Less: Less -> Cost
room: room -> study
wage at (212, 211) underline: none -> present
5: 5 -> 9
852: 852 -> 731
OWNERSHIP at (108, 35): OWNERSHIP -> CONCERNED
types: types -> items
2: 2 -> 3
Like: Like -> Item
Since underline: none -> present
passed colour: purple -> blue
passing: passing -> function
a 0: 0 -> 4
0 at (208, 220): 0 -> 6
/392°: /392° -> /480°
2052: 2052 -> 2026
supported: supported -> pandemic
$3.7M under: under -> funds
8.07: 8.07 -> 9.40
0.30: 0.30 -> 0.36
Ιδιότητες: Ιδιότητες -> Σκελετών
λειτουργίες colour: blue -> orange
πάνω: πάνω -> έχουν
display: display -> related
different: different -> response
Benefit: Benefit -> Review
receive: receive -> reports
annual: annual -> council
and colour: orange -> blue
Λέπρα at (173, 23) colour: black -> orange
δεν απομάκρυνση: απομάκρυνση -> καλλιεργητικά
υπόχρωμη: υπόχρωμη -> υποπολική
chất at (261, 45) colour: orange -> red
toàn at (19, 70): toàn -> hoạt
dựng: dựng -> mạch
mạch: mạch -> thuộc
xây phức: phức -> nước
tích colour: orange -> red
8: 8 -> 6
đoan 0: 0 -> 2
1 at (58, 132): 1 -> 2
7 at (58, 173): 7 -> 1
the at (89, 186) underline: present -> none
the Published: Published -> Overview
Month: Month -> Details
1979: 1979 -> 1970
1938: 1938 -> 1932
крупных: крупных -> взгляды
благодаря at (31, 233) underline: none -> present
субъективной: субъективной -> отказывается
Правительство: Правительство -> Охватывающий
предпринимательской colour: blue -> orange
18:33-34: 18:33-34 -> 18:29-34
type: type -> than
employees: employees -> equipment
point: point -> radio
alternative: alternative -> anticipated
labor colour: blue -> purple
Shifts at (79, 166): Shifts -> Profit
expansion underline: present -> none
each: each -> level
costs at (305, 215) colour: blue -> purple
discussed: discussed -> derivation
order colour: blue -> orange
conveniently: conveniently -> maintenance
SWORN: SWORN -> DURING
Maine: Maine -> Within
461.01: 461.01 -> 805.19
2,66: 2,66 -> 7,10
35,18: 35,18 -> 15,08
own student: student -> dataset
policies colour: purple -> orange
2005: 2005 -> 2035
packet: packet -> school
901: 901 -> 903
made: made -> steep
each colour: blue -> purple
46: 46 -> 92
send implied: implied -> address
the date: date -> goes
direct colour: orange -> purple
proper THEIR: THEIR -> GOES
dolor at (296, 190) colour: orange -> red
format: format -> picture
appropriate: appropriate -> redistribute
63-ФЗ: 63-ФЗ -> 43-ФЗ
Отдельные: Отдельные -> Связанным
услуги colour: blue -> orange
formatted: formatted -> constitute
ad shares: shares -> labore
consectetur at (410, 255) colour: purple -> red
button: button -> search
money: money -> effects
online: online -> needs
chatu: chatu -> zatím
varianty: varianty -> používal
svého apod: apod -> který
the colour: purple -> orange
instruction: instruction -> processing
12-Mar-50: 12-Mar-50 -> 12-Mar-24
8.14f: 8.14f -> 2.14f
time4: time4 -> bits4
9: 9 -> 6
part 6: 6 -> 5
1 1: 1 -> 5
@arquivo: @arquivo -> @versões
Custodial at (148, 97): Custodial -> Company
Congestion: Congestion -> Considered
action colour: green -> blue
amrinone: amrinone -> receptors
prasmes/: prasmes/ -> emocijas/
────────────────────
What you will do:
Please reproduce all of the rows above word for word, one line each, leaving every character unchanged.

Written response:
Less: Less -> Cost
room: room -> study
wage at (212, 211) underline: none -> present
5: 5 -> 9
852: 852 -> 731
OWNERSHIP at (108, 35): OWNERSHIP -> CONCERNED
types: types -> items
2: 2 -> 3
Like: Like -> Item
Since underline: none -> present
passed colour: purple -> blue
passing: passing -> function
a 0: 0 -> 4
0 at (208, 220): 0 -> 6
/392°: /392° -> /480°
2052: 2052 -> 2026
supported: supported -> pandemic
$3.7M under: under -> funds
8.07: 8.07 -> 9.40
0.30: 0.30 -> 0.36
Ιδιότητες: Ιδιότητες -> Σκελετών
λειτουργίες colour: blue -> orange
πάνω: πάνω -> έχουν
display: display -> related
different: different -> response
Benefit: Benefit -> Review
receive: receive -> reports
annual: annual -> council
and colour: orange -> blue
Λέπρα at (173, 23) colour: black -> orange
δεν απομάκρυνση: απομάκρυνση -> καλλιεργητικά
υπόχρωμη: υπόχρωμη -> υποπολική
chất at (261, 45) colour: orange -> red
toàn at (19, 70): toàn -> hoạt
dựng: dựng -> mạch
mạch: mạch -> thuộc
xây phức: phức -> nước
tích colour: orange -> red
8: 8 -> 6
đoan 0: 0 -> 2
1 at (58, 132): 1 -> 2
7 at (58, 173): 7 -> 1
the at (89, 186) underline: present -> none
the Published: Published -> Overview
Month: Month -> Details
1979: 1979 -> 1970
1938: 1938 -> 1932
крупных: крупных -> взгляды
благодаря at (31, 233) underline: none -> present
субъективной: субъективной -> отказывается
Правительство: Правительство -> Охватывающий
предпринимательской colour: blue -> orange
18:33-34: 18:33-34 -> 18:29-34
type: type -> than
employees: employees -> equipment
point: point -> radio
alternative: alternative -> anticipated
labor colour: blue -> purple
Shifts at (79, 166): Shifts -> Profit
expansion underline: present -> none
each: each -> level
costs at (305, 215) colour: blue -> purple
discussed: discussed -> derivation
order colour: blue -> orange
conveniently: conveniently -> maintenance
SWORN: SWORN -> DURING
Maine: Maine -> Within
461.01: 461.01 -> 805.19
2,66: 2,66 -> 7,10
35,18: 35,18 -> 15,08
own student: student -> dataset
policies colour: purple -> orange
2005: 2005 -> 2035
packet: packet -> school
901: 901 -> 903
made: made -> steep
each colour: blue -> purple
46: 46 -> 92
send implied: implied -> address
the date: date -> goes
direct colour: orange -> purple
proper THEIR: THEIR -> GOES
dolor at (296, 190) colour: orange -> red
format: format -> picture
appropriate: appropriate -> redistribute
63-ФЗ: 63-ФЗ -> 43-ФЗ
Отдельные: Отдельные -> Связанным
услуги colour: blue -> orange
formatted: formatted -> constitute
ad shares: shares -> labore
consectetur at (410, 255) colour: purple -> red
button: button -> search
money: money -> effects
online: online -> needs
chatu: chatu -> zatím
varianty: varianty -> používal
svého apod: apod -> který
the colour: purple -> orange
instruction: instruction -> processing
12-Mar-50: 12-Mar-50 -> 12-Mar-24
8.14f: 8.14f -> 2.14f
time4: time4 -> bits4
9: 9 -> 6
part 6: 6 -> 5
1 1: 1 -> 5
@arquivo: @arquivo -> @versões
Custodial at (148, 97): Custodial -> Company
Congestion: Congestion -> Considered
action colour: green -> blue
amrinone: amrinone -> receptors
prasmes/: prasmes/ -> emocijas/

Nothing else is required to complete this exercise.